** start Passage **

Second, he holds that consciousness is non-quantifiable and unitary. Consciousness “is eminently qualitative, not quantitative. There is something it feels like to see the colour red, which is not captured by merely noting the frequency of red light. If we were to tell Helen Keller that red is an oscillation of approximately 4.3*1014 cycles per second, she would still not know what it feels like to see red. Analogously, what it feels like to listen to a Vivaldi sonata cannot be conveyed to a person born deaf, even if we show to the person the sonata’s complete power spectrum.” He continues to assert “it must make no difference to the survival fitness of an organism whether the data processing taking place in its brain is accompanied by experience or not: whatever the case, the processing will produce the same effects; the organism will behave in exactly the same way and stand exactly the same chance to survive and reproduce.”
From this, Mr. Kastrup concludes “phenomenal consciousness cannot have been favoured by natural selection. Indeed, it shouldn’t exist at all; we should all be unconscious zombies, going about our business in exactly the same way we actually do, but without an accompanying inner life. If evolution is true—which we have every reason to believe is the case—our very sentience contradicts materialism.” To be sure, Mr. Kastrup does not specifically say that consciousness is unitary, meaning you either have it or you don’t, as opposed to being divisible into degrees and component parts, but it is strongly implied in his thinking by the use of the word “sentience,” the capacity to feel, perceive or experience subjectively, and the examples he provides. Consciousness enables attention, discriminates episodic memory, and motivates behavior. These are all complex, higher order phenomena, requiring more than the mere experience of the color red, more on that in a moment.
In my opinion, Mr. Kastrup’s conclusion is fatally flawed for two reasons. First, we should not assume that consciousness is a unitary, you have it or you don’t phenomenon. While it certainly feels that way most of the time, there is reason to believe that much like our bodies are composed of different organs that work together for us to live, breath, and think, consciousness itself is composed of different constituent parts. If that is the case, we can look at the evolutionary advantage of each part, as we would with any other adaptation and then consider how that part arose individually, each with its own benefit, before being combined into what we consider human consciousness.

** end Passage **
** start Input data **

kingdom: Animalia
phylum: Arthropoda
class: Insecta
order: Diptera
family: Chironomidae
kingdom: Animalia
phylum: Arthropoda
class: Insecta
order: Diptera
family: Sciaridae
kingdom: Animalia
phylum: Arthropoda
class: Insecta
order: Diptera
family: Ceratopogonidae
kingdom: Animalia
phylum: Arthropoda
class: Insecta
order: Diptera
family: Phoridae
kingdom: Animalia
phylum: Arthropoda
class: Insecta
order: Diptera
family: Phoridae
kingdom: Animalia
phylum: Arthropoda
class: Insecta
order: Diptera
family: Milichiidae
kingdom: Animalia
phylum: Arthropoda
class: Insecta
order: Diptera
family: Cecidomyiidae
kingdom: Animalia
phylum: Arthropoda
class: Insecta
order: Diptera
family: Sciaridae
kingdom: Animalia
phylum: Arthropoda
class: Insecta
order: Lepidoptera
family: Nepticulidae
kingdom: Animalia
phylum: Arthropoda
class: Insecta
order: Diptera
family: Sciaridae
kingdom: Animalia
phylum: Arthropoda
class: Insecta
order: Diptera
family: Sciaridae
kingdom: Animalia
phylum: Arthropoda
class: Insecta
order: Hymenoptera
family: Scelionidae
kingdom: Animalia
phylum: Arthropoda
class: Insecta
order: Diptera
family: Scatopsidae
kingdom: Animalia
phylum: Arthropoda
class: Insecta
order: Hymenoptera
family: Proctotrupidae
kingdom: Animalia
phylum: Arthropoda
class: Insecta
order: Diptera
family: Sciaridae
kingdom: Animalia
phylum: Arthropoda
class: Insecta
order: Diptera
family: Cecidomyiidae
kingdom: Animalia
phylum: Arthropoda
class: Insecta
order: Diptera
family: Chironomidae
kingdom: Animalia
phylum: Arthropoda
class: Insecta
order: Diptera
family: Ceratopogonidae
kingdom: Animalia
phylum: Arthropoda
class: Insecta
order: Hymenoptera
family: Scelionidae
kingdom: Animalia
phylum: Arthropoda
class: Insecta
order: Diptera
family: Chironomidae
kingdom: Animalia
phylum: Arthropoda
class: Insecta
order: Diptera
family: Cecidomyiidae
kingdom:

** end Input data **

→ Job 1
In the passage on consciousness, what three things does it say consciousness does?
→ Job 2
Recast everything from the start of the records down to the line containing "family: Nepticulidae" as a numbered list, with that line included and blank lines left out.

→ Written answer 1
It enables attention, discriminates episodic memory, and motivates behavior.

→ Written answer 2
1. kingdom: Animalia
2. phylum: Arthropoda
3. class: Insecta
4. order: Diptera
5. family: Chironomidae
6. kingdom: Animalia
7. phylum: Arthropoda
8. class: Insecta
9. order: Diptera
10. family: Sciaridae
11. kingdom: Animalia
12. phylum: Arthropoda
13. class: Insecta
14. order: Diptera
15. family: Ceratopogonidae
16. kingdom: Animalia
17. phylum: Arthropoda
18. class: Insecta
19. order: Diptera
20. family: Phoridae
21. kingdom: Animalia
22. phylum: Arthropoda
23. class: Insecta
24. order: Diptera
25. family: Phoridae
26. kingdom: Animalia
27. phylum: Arthropoda
28. class: Insecta
29. order: Diptera
30. family: Milichiidae
31. kingdom: Animalia
32. phylum: Arthropoda
33. class: Insecta
34. order: Diptera
35. family: Cecidomyiidae
36. kingdom: Animalia
37. phylum: Arthropoda
38. class: Insecta
39. order: Diptera
40. family: Sciaridae
41. kingdom: Animalia
42. phylum: Arthropoda
43. class: Insecta
44. order: Lepidoptera
45. family: Nepticulidae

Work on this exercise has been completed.